(Beginning of SELECTED EXTRACT)
26. But now his licence transgressed the limits not only of his paternal territory, but of good morals, such as ancient discipline had prescribed, and this brought upon him destruction in the end. For although he had experienced in his first marriage the treachery of a foreign wife, and ought to have avoided it in future, he did not shun connecting himself with the harlot Delilah, and by his passionate love of her opened a way for the craft of his enemies to assail him. For the Philistines came up to her, and promised each of them to give her eleven hundred pieces of silver if she would disclose to them wherein his assurance of strength lay, that by means of this knowledge they might entrap and take him.
27. But she having once prostituted herself for money, began during the banquet and the blandishments of love, cunningly and craftily to inquire of him in what respect his strength excelled that of others, and at the same time, as if solicitous and fearful for his safety, to entreat him to confide to his beloved by what means he could be bound and subdued into the power of others. But he, still self-possessed and unshaken, opposed craft to the allurements of the harlot, and told her that if he were bound with withs yet green and not dried, his strength would be like that of other men. When the Philistines learnt this from Delilah, they bound him while asleep with green withs, and then awoke him as though on a sudden, but found that he had not fallen off from his accustomed fortitude, but bursting its bonds his freed strength was able to resist and drive back a host of assailants.
(End of SELECTED EXTRACT)
### EXERCISE SET
1. Answer these about the passage on Samson and Delilah:
(a) What had he experienced in his first marriage?
(b) How many pieces of silver did each of the Philistines promise Delilah?
(c) With what did he tell her he must be bound for his strength to be like that of other men?
2. Write the next part of the passage on Samson and Delilah, picking up after its last sentence.
(Beginning of RECORDED INFORMATION)
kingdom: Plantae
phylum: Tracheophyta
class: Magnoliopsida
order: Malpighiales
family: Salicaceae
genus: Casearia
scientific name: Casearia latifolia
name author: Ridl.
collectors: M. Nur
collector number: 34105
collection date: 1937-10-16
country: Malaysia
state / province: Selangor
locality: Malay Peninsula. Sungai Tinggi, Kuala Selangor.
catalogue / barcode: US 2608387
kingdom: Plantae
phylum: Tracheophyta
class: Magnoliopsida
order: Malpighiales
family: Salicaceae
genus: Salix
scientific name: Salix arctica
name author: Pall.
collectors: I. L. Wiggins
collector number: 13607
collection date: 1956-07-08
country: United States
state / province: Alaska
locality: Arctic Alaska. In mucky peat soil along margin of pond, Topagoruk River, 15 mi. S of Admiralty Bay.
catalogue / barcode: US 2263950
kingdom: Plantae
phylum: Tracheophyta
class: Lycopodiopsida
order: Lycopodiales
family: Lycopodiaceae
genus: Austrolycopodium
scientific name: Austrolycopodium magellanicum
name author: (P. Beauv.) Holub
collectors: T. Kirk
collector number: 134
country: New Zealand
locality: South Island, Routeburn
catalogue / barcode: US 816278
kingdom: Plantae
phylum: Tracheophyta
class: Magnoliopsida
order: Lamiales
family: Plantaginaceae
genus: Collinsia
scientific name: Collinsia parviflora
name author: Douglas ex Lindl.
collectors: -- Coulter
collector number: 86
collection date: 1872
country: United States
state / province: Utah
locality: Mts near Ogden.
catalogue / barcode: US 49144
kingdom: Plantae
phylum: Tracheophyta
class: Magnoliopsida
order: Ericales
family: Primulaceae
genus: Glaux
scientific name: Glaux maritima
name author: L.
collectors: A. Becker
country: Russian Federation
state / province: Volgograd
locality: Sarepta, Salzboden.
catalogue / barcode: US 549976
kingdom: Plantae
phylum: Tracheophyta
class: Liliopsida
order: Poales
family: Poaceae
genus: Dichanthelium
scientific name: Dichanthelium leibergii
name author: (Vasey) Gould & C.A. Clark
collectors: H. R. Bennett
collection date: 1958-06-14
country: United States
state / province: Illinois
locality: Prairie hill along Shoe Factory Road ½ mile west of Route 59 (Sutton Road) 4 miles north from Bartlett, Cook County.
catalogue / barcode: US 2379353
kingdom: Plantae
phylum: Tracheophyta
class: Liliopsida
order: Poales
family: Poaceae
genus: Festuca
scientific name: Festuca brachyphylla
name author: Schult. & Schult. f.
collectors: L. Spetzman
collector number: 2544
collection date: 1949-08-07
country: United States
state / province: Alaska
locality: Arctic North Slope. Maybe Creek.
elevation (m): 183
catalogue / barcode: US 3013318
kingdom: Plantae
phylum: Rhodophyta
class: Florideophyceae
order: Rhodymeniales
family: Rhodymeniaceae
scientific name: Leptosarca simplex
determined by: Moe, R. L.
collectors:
(End of RECORDED INFORMATION)
### ANSWERS IN ORDER
1.
(a) The treachery of a foreign wife.
(b) Eleven hundred pieces of silver.
(c) With withs that were still green and not dried.

2.
28. This having failed, Delilah, as if she had beenmocked began with complaints to renew her arts and to require a pledge of his love. Samson, still firm of purpose, intimated to her that, if he were bound by seven ropes which had never been used, he would fall into the hands of the enemy, but this also was in vain. The third time he disclosed part of the secret, and now drawing nearer to his fall, told her that,if the seven locks of his head were unfastened and woven[99] to about a cubit’s length, his strength would depart from him. But herein also he deluded those who were plotting against his life.
29. But last of all the wanton woman complaining that she had been so often deceived, and grieving that her lover deemed her unworthy to be entrusted with his secret, and that under her pretext of succour her treacherous purpose was suspected, won his confidence by her tears. By this means, and because also it was ordained that this man of hitherto unshaken fortitude should fall into calamity, Samson was touched and opened to her his heart. He told her that he possessed within him the power of God, that he was sanctified to the Lord, and that by His command he let his hair grow, and that if it were shorn, he would cease to be a Nazarite, and lose the use of his strength.The Philistines having discovered through her means the man’s weakness, bring her the reward of her perfidy, thus binding her to the commission of the crime.